6.2 After the sun goes down
It used to be that Las Vegas was primarily about gambling at the tables and slot machines. But no more. During the past decade or so, gambling has taken a back seat. Today, research shows that people primarily go to Las Vegas for entertainment, restaurants, shopping and sightseeing.
During the daylight hours, most Las Vegas vacationers spend time visiting various attractions, walking up and down the strip, playing the slots or lounging at the hotel pool. The real fun starts after the sun goes down. Las Vegas offers a huge variety of nightclubs with live entertainment, comedy clubs and showrooms.
At any given time, you will find about 100 shows actively playing on and off The Strip. The shows generally fall into three categories. Hotel-casino theater shows, lavish production shows and concerts/headliners. We have seen practically all of the good ones (and many that were not.) We will try to sort them out for you.
Since this is your first visit to Las Vegas, we suggest you plan to take in at least two good shows ...most have two performances an evening. The early performance is at 7 or 7:30. The late night show is at 10 or 10:30 p.m. ...some are topless. We will give you some recommendations in a later section.

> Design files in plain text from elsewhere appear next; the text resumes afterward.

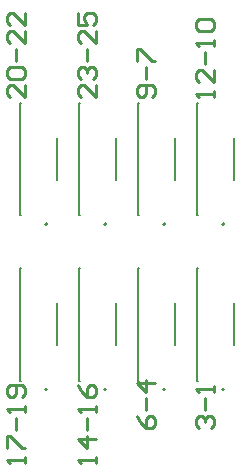
<source format=gto>
G04*
G04 #@! TF.GenerationSoftware,Altium Limited,Altium Designer,25.8.1 (18)*
G04*
G04 Layer_Color=65535*
%FSLAX44Y44*%
%MOMM*%
G71*
G04*
G04 #@! TF.SameCoordinates,30BAD860-2875-4C8E-B863-204402DBD87A*
G04*
G04*
G04 #@! TF.FilePolarity,Positive*
G04*
G01*
G75*
%ADD10C,0.2000*%
%ADD11C,0.1270*%
%ADD12C,0.2540*%
D10*
X86080Y24875D02*
G03*
X86080Y24875I-1000J0D01*
G01*
Y164875D02*
G03*
X86080Y164875I-1000J0D01*
G01*
X36080Y24875D02*
G03*
X36080Y24875I-1000J0D01*
G01*
X186080D02*
G03*
X186080Y24875I-1000J0D01*
G01*
X136080Y164875D02*
G03*
X136080Y164875I-1000J0D01*
G01*
X36080D02*
G03*
X36080Y164875I-1000J0D01*
G01*
X186080D02*
G03*
X186080Y164875I-1000J0D01*
G01*
X136080Y24875D02*
G03*
X136080Y24875I-1000J0D01*
G01*
D11*
X62855Y32375D02*
Y127625D01*
X63465D01*
X94605Y62245D02*
Y97755D01*
X62855Y32375D02*
X63465D01*
X62855Y172375D02*
Y267625D01*
X63465D01*
X94605Y202245D02*
Y237755D01*
X62855Y172375D02*
X63465D01*
X12855Y32375D02*
Y127625D01*
X13465D01*
X44605Y62245D02*
Y97755D01*
X12855Y32375D02*
X13465D01*
X162855D02*
Y127625D01*
X163465D01*
X194605Y62245D02*
Y97755D01*
X162855Y32375D02*
X163465D01*
X112855Y172375D02*
Y267625D01*
X113465D01*
X144605Y202245D02*
Y237755D01*
X112855Y172375D02*
X113465D01*
X12855D02*
Y267625D01*
X13465D01*
X44605Y202245D02*
Y237755D01*
X12855Y172375D02*
X13465D01*
X162855D02*
Y267625D01*
X163465D01*
X194605Y202245D02*
Y237755D01*
X162855Y172375D02*
X163465D01*
X112855Y32375D02*
Y127625D01*
X113465D01*
X144605Y62245D02*
Y97755D01*
X112855Y32375D02*
X113465D01*
D12*
X77460Y282697D02*
Y272540D01*
X67303Y282697D01*
X64764D01*
X62225Y280158D01*
Y275079D01*
X64764Y272540D01*
Y287775D02*
X62225Y290314D01*
Y295393D01*
X64764Y297932D01*
X67303D01*
X69843Y295393D01*
Y292853D01*
Y295393D01*
X72382Y297932D01*
X74921D01*
X77460Y295393D01*
Y290314D01*
X74921Y287775D01*
X69843Y303010D02*
Y313167D01*
X77460Y328402D02*
Y318245D01*
X67303Y328402D01*
X64764D01*
X62225Y325863D01*
Y320784D01*
X64764Y318245D01*
X62225Y343637D02*
Y333480D01*
X69843D01*
X67303Y338559D01*
Y341098D01*
X69843Y343637D01*
X74921D01*
X77460Y341098D01*
Y336020D01*
X74921Y333480D01*
X17460Y-37460D02*
Y-32382D01*
Y-34921D01*
X2225D01*
X4764Y-37460D01*
X2225Y-24764D02*
Y-14607D01*
X4764D01*
X14921Y-24764D01*
X17460D01*
X9843Y-9529D02*
Y628D01*
X17460Y5706D02*
Y10784D01*
Y8245D01*
X2225D01*
X4764Y5706D01*
X14921Y18402D02*
X17460Y20941D01*
Y26019D01*
X14921Y28559D01*
X4764D01*
X2225Y26019D01*
Y20941D01*
X4764Y18402D01*
X7303D01*
X9843Y20941D01*
Y28559D01*
X124921Y272540D02*
X127460Y275079D01*
Y280158D01*
X124921Y282697D01*
X114764D01*
X112225Y280158D01*
Y275079D01*
X114764Y272540D01*
X117303D01*
X119843Y275079D01*
Y282697D01*
Y287775D02*
Y297932D01*
X112225Y303010D02*
Y313167D01*
X114764D01*
X124921Y303010D01*
X127460D01*
X112225Y2697D02*
X114764Y-2382D01*
X119843Y-7460D01*
X124921D01*
X127460Y-4921D01*
Y158D01*
X124921Y2697D01*
X122382D01*
X119843Y158D01*
Y-7460D01*
Y7775D02*
Y17932D01*
X127460Y30628D02*
X112225D01*
X119843Y23010D01*
Y33167D01*
X77460Y-37460D02*
Y-32382D01*
Y-34921D01*
X62225D01*
X64764Y-37460D01*
X77460Y-17147D02*
X62225D01*
X69843Y-24764D01*
Y-14607D01*
Y-9529D02*
Y628D01*
X77460Y5706D02*
Y10784D01*
Y8245D01*
X62225D01*
X64764Y5706D01*
X62225Y28559D02*
X64764Y23480D01*
X69843Y18402D01*
X74921D01*
X77460Y20941D01*
Y26019D01*
X74921Y28559D01*
X72382D01*
X69843Y26019D01*
Y18402D01*
X164764Y-7460D02*
X162225Y-4921D01*
Y158D01*
X164764Y2697D01*
X167303D01*
X169842Y158D01*
Y-2382D01*
Y158D01*
X172382Y2697D01*
X174921D01*
X177460Y158D01*
Y-4921D01*
X174921Y-7460D01*
X169842Y7775D02*
Y17932D01*
X177460Y23010D02*
Y28089D01*
Y25549D01*
X162225D01*
X164764Y23010D01*
X177460Y272540D02*
Y277618D01*
Y275079D01*
X162225D01*
X164764Y272540D01*
X177460Y295393D02*
Y285236D01*
X167303Y295393D01*
X164764D01*
X162225Y292853D01*
Y287775D01*
X164764Y285236D01*
X169842Y300471D02*
Y310628D01*
X177460Y315706D02*
Y320784D01*
Y318245D01*
X162225D01*
X164764Y315706D01*
Y328402D02*
X162225Y330941D01*
Y336019D01*
X164764Y338559D01*
X174921D01*
X177460Y336019D01*
Y330941D01*
X174921Y328402D01*
X164764D01*
X17460Y282697D02*
Y272540D01*
X7303Y282697D01*
X4764D01*
X2225Y280158D01*
Y275079D01*
X4764Y272540D01*
Y287775D02*
X2225Y290314D01*
Y295393D01*
X4764Y297932D01*
X14921D01*
X17460Y295393D01*
Y290314D01*
X14921Y287775D01*
X4764D01*
X9843Y303010D02*
Y313167D01*
X17460Y328402D02*
Y318245D01*
X7303Y328402D01*
X4764D01*
X2225Y325863D01*
Y320784D01*
X4764Y318245D01*
X17460Y343637D02*
Y333480D01*
X7303Y343637D01*
X4764D01*
X2225Y341098D01*
Y336020D01*
X4764Y333480D01*
M02*

</source>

Some shows include a drink or two ...others charge for beverages. Be aware that cocktails purchased at a show are usually expensive since they have a captive audience. (Some shows require that you purchase cocktails.) And beverages purchased at a live entertainment show is subject to a 10% tax. Always ask when purchasing your ticket what is included and any other requirements.
Show prices vary widely depending upon how you get the tickets and whether taxes and fees (service charges) are included. As of October 1, 2015, a new 9% Nevada Live Entertainment Tax is charged on all admission tickets, food, beverages and merchandise when the showroom, lounge, nightclub or cabaret has a seating capacity of at least 300 - lowered from 10%. For a facility with a minimum occupancy of 200and a maximum of 7,499 the 10% tax rate applied to the admission charge, merchandise, food and refreshments sold at the event. For facilities with occupancy of 7,500 or more, the 5% tax rate applied to admission charges only. Most times the tax is included in the ticket price; sometimes it is not. Many of the major shows simply upped their ticket prices ten percent. And another fee is usually added if you purchase the show ticket from a ticket dealer ...and their booths are everywhere. It is often difficult to quote a ticket price since there can be many variations.
To get the best price, I have found that it is best to telephone the showroom box office and order your tickets at least 30 to 60 days ahead of when you want to attend. Pay with a major credit card and the box office will hold them at the showroom for pickup the day of (or the day before) the show. Using a credit card is the safe way to book travel and showroom tickets since you are fully protected from a company not honoring the sales agreement. You simply dispute the charge when it comes through on your bill and the credit card company investigates. I have charged tickets dozens of times and have never had a problem getting them at the showroom box office. It is very important that you take the same credit card with you on your trip since all showrooms require this as positive identification in order to get your tickets.
There is an art to getting a good seat. Most showrooms have electronic ticketing and reserved seating. Tell the box office where you would like to sit. It is harder to find out where your seats will be on the hot selling shows. Some box offices simply say they will provide you with the best seats in a particular price category. I have gotten some really lousy seats this way. If the box office won’t give you specific seat numbers and tell you exactly where they are, you might be better off paying a small fee and dealing with a ticket agent who will.
Some of the lessor shows do not have reserved seating ...so called Maitre d' seating. This is the person in charge of the showroom who directs their ushers to show you to a specific seat. He usually stands at the showroom entrance. While a tip to the Maitre d’ is not required, $5 (or more) usually gets you a seat in a better location. Only one tip covering your entire group is necessary. Just cup the bill in your hand and give it to the Maitre d’ as you ask for a good seat.
It is best to arrive early if your seat is not reserved. You will probably have to stand in a long line. One way to eliminate the long line is to do a little gambling at the tables where the show is held (I play blackjack) and then ask the pit boss for a “line pass” which gets you to the head of the line. Be aware that you can usually get better seats on slower nights, Sunday through Thursday.
As a general rule, all clothing is casual in Las Vegas. There are no dress codes. That means slacks (or skirt) and a sport shirt, sweater or blouse. Although I have seen it, I certainly don’t recommend wearing shorts, a t-shirt and sneakers to a evening show. For one thing, you might get cold since the temperature will be a constant air conditioned 68 degrees ...which will feel like 60. A sport jacket or suit and tie, however, is not necessary. But you can dress more formally for the more expensive shows if you care to. A jacket of some sort is needed in the winter. Dressing for a night club is more formal. A tucked in shirt with collar is the minimum ...and a jacket is recommended for the men. And sexy outfits for the ladies.